TEXTAUSZUG
════

Maschinelles Lernen zieht in die Chemiebranche ein
Die Digitalisierung stellt die Chemieindustrie vor neue Herausforderungen, schafft allerdings auch neue Chancen. Das haben auch BASF und die Technische Universität Berlin erkannt und kooperieren beim Thema “künstliche Intelligenz”. Maschinelles Lernen steht im Fokus der Zusammenarbeit.
Immer mehr Chemieunternehmen setzen auf digitale Technologien wie vernetzte Maschinen, um sich einen Wettbewerbsvorteil zu schaffen. Der deutsche Chemiekonzern BASF, einer der umsatzstärksten Chemiekonzerne der Welt, hat sich für den Einsatz neuer Technologien einen Partner ins Boot geholt: die TU Berlin. Die enge Zusammenarbeit bezieht sich auf den Bereich “maschinelles Lernen”. Unter dem Bündnis “Berlin based Joint Lab for Machine Learning”, kurz Baslearn, sollen grundlegende chemische Fragestellungen aus der Prozesschemie beleuchtet und neue mathematische Modelle und Algorithmen entwickelt werden. Die Basf unterstützt in den nächsten 5 Jahren die Forschungsarbeiten von Klaus-Robert Müller, Professor für maschinelles Lernen an der TU Berlin. Von den Forschungsergebnissen profitiert der Chemiekonzern aus erster Hand. Eine klassische Win-Win-Situation.

════

DATENZEILEN
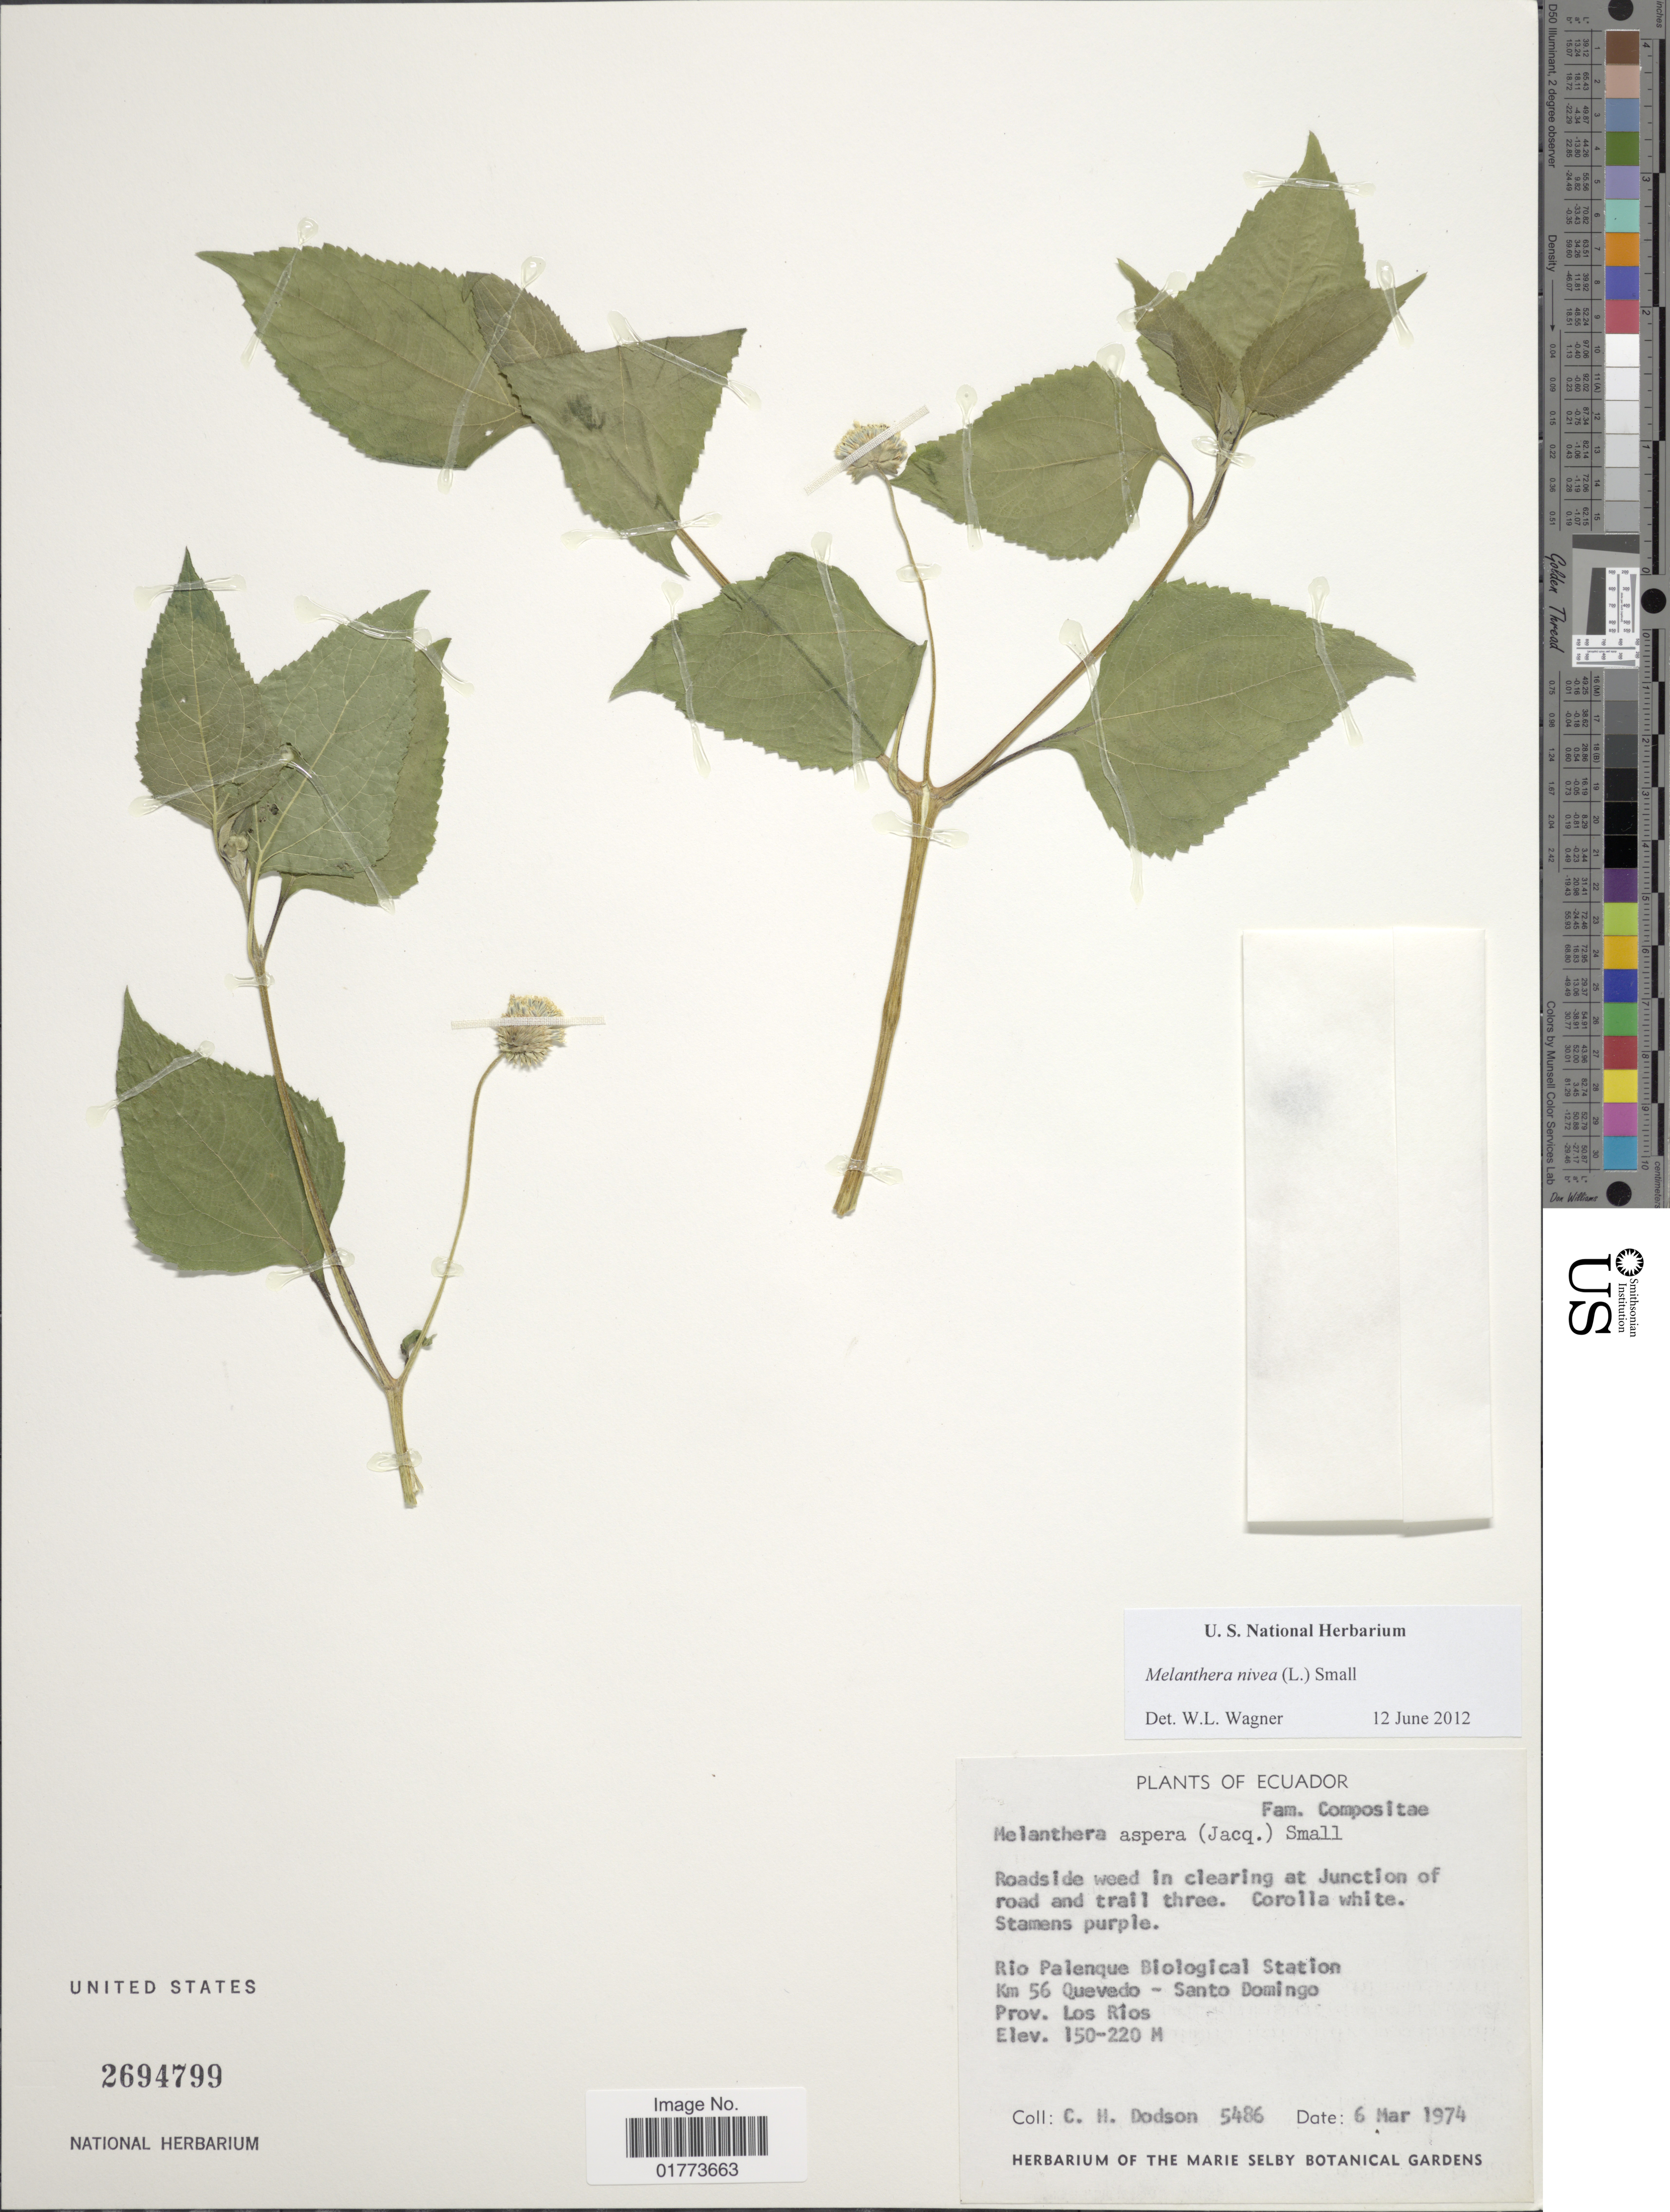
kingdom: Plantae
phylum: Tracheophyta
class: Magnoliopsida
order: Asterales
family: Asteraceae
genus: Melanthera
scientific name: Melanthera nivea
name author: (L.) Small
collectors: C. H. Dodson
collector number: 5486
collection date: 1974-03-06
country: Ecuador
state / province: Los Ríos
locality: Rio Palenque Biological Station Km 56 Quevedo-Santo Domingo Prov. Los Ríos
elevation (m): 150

════

ÜBUNGSAUFGABEN
[a] Fassen Sie den Absatz im Textauszug, der mit „Immer mehr Chemieunternehmen“ beginnt, kürzer und unter Beibehaltung seiner wichtigsten Fakten neu.
[b] Geben Sie bitte den Teil des Textauszugs wieder, der bei den Worten „Maschinelles Lernen zieht“ beginnt und nach „Fokus der Zusammenarbeit.“ endet, und tauschen Sie dabei „Technische Universität Berlin“ gegen „TU Berlin“ aus.
Die Einträge sind eigenständiges Material und haben mit dem Textauszug nichts zu tun.

LÖSUNGEN
[a] Chemieunternehmen setzen zunehmend auf digitale Technologien, um sich Wettbewerbsvorteile zu verschaffen. BASF, einer der umsatzstärksten Chemiekonzerne der Welt, arbeitet dafür im Bereich maschinelles Lernen eng mit der TU Berlin zusammen. Im Bündnis „Berlin based Joint Lab for Machine Learning“ (Baslearn) sollen grundlegende Fragen der Prozesschemie untersucht und neue mathematische Modelle und Algorithmen entwickelt werden. BASF unterstützt in den nächsten fünf Jahren die Forschung von Klaus-Robert Müller, Professor für maschinelles Lernen an der TU Berlin, und profitiert direkt von den Ergebnissen.

[b]
Maschinelles Lernen zieht in die Chemiebranche ein
Die Digitalisierung stellt die Chemieindustrie vor neue Herausforderungen, schafft allerdings auch neue Chancen. Das haben auch BASF und die TU Berlin erkannt und kooperieren beim Thema “künstliche Intelligenz”. Maschinelles Lernen steht im Fokus der Zusammenarbeit.